The fourth facility houses the Cuesta Fire Crew, inmates trained to fight wildland fires throughout the state. It will remain open.

The firefighting training program is run by Cal Fire, the report said, and is a “unique work training opportunity for inmates.”

More than 50 inmates are involved in the program, which deducts a day from each inmate’s sentence for each day worked in the field assisting Cal Fire.

The other work programs in the West Facility include a culinary arts program and a K9 program, the report said.

Inmates who study culinary arts can graduate with certificates to work in a commercial kitchen upon release. That certificate is also transferable to the California State University system.

In the K9 program, inmates train dogs to be service animals to first responders and veterans with post-traumatic stress disorder.

According to the report, CMC officials said the K9 program has “life-changing value,” by allowing inmates to experience unconditional love. One of the first inmates to graduate from the program was inspired to become a K9 trainer after being released, the grand jury said.

Buildings in the West Facility are “quite old,” the report said, adding that most were built more than 75 years ago as military barracks during World War II.

The buildings appear in reasonable condition for their age, the report said, but there are security concerns in the northwest corner of the West Facility — an issue that has remained over past years.
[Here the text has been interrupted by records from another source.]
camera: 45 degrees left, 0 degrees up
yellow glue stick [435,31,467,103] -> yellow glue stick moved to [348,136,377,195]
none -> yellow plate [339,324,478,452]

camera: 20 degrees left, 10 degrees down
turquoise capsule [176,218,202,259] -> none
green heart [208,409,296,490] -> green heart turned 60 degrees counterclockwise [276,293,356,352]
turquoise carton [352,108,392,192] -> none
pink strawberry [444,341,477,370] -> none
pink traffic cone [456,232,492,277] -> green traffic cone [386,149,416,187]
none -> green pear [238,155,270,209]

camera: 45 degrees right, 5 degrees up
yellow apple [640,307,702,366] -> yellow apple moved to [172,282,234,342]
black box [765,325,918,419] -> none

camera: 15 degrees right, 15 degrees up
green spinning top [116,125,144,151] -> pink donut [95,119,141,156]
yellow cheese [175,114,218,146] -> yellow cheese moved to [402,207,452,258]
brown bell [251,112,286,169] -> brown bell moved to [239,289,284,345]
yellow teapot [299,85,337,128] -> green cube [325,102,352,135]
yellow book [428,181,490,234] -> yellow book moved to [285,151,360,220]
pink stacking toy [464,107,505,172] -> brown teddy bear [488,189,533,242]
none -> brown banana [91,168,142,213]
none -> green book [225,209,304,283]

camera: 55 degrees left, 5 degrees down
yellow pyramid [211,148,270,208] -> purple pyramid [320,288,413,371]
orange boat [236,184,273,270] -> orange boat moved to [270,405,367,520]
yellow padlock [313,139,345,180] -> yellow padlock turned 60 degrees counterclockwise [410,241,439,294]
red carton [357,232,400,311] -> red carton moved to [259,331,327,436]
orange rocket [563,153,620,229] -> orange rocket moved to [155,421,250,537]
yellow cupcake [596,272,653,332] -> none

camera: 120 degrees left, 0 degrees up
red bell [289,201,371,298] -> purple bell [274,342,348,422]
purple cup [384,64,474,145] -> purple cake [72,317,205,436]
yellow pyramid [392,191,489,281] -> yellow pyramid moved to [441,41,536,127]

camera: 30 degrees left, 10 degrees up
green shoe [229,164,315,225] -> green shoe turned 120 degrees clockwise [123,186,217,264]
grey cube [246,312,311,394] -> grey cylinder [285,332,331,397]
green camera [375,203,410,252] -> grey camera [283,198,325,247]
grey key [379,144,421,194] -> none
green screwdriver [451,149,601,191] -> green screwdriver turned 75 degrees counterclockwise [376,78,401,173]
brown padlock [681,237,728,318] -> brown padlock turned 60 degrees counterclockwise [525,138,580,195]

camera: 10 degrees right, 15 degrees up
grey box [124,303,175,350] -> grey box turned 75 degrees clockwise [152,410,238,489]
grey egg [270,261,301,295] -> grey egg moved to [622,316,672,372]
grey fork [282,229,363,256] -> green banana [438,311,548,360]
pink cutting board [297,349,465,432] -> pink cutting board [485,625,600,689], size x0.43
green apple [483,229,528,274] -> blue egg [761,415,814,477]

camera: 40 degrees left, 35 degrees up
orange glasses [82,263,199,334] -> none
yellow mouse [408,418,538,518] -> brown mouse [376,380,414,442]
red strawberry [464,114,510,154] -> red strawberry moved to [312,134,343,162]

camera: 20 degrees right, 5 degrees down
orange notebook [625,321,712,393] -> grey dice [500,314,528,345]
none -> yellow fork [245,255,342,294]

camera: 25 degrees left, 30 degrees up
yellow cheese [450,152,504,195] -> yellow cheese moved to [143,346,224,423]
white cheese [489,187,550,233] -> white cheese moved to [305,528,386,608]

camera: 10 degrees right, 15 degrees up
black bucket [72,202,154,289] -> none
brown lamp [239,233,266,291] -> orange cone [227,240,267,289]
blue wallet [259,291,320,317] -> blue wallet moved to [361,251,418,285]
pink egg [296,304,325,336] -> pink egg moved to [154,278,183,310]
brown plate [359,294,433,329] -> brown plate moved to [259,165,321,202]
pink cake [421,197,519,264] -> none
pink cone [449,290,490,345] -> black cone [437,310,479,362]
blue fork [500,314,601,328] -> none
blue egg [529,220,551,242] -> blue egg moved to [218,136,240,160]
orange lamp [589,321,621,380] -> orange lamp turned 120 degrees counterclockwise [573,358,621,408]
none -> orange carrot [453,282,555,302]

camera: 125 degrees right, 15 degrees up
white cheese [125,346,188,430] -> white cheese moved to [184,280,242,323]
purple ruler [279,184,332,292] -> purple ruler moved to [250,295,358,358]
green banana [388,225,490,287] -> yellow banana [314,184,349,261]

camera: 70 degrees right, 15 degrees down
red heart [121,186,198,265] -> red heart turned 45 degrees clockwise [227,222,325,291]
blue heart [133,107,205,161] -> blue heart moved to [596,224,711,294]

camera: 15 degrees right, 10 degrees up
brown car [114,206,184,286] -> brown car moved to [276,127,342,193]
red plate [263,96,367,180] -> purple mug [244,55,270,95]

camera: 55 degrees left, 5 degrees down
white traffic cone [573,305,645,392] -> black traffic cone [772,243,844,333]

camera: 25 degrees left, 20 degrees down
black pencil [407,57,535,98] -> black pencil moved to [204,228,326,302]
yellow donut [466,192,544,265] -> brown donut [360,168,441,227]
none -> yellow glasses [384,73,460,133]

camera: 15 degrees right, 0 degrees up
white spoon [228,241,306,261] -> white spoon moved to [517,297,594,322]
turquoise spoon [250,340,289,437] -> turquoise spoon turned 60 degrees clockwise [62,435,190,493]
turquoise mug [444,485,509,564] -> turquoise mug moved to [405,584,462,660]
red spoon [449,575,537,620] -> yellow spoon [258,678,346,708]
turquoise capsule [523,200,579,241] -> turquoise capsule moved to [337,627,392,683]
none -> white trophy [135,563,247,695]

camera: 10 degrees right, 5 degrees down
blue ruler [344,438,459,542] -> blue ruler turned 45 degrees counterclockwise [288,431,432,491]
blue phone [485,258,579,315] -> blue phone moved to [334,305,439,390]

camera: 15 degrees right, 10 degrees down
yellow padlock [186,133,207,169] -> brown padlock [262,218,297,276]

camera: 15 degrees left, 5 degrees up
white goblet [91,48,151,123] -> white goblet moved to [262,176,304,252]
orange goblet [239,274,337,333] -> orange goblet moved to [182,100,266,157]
The grand jury said the corner could be a potential area for people to throw drugs or cell phones over the fence for inmates to smuggle inside.

The closure of the West Facility adds to challenges for planning and resource allocation at part of the state prison, the report found.

State prison opens new pathway to mental health clinic

Although the West Facility of the prison is closing, the report said, the East Facility has received an upgrade.

The East Facility is a medium-security five-unit facility for Level III inmates.

CMC opened a new mental health clinic in the East Facility in July 2020, and recently opened a new secured pathway and entry into its mental health clinic from administrative segregation units, the report said.

Administrative segregation units are for inmates who are deemed security risks and cannot be safely housed with the general population, according to the state Department of Corrections.

It’s consider a highly restrictive form of housing, with inmates spending 22 to 23 hours a day in their cells with limited time outside to exercise and shower.

The new pathway allows inmates to access mental health care without traveling through the general population, the report said, which improves security and confidentiality for the inmates in the units.

The East Facility has four yards, each with kitchen and eating facilities, the report said.

One yard has an “extensive mural project” where inmates have created “vibrant, large-scale outdoor art,” the report said.

A mentor certification program, substance abuse program and integrated substance use disorder treatment program also operate in the prison’s East Facility.

Currently, inmates in the East Facility all have their own cells.

Inspected cells were clean and well lit, the report said, but “absence of air conditioning in the more than 60-year-old cells blocks is an issue.”

The report said there seems to be mutual respect between inmates and correctional officers throughout the prison.

Prison leadership said gang activity at CMC is minimal.

It is unclear whether the culinary and K9 programs will be cut alongside the closure, or if they will be moved to the East Facility.

According to the report, those programs are meant for inmates who are lower-risk and would not usually be housed in the East Facility.